Humans, including atheists, often found answers to their life questions from observing how the nature existed. Recognizing the connection and similarity between nature and people, the indivisible divinity, I believe comes to us through an experience which we cannot quite describe it in words or logically prove for that matter. Yet, Hesse described the core, reason and existence of connection very boldly that "a single one of us would be capable of rebuilding" the destroyed world and gently too, "often intimates itself to us.." and I am captured by his words.
"An enlightened man had but one duty - to seek the way to himself, to reach inner certainty, to grope his way forward, no matter where it led."
"We did not live isolated. We often lived in the center of the world with thoughts and conversations. The only difference was where we stood. We did not build a wall. We only saw with different perspectives. Our task was to represent an island in the world, a prototype perhaps, or at least a prospect of a different way of life."
"Our responsibility is to find no one else's but our own destiny and to live fully to act upon that destiny. Every other action is only half-solved solution.
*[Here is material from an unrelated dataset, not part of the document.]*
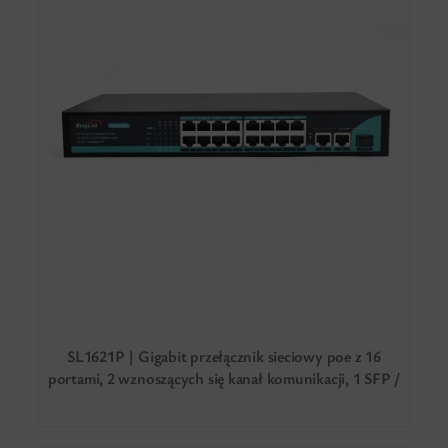
SL1621P | Gigabit przełącznik sieciowy poe z 16
portami, 2 wznoszących się kanał komunikacji, 1 SFP /
LC / SC / FC / ST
It is an effort to avoid his own destiny and run away to majority's path for an easier settle and an action of fear from a true self."
The same stories we hear from every entrepreneurs, philosophers, poet, theologists, etc. Thinking is hard, but one must struggle to think. Nowadays it's easy to hear "settling is not bad". "being an average is not bad", to give equivalence to choices: the choice to be special and the one not to be. But we have to make sure that choice is made after one's thinking. Thinking our own strength and weakness choosing which adventure to take or not.
They were chosen people to sense and think, but they are not an aliens. Anyone can choose to look things differently.
Are you loving to find yourself? or lose yourself? Can one find themselves without losing themselves first? What kind of love did Sinclair had?
"At one time I had given much thought to why men were so very rarely capable of living for an ideal. Now I saw that many, no, all men were capable of dying for one. But such ideal was not a personal, free, or chosen ideal, but one defined by the others, the community's."
Individualistic ideal may not be powerful in this world like the community's. However, not having one's own, seems tragic when it meets death for settling. Be awake. Struggle to live a meaningful life.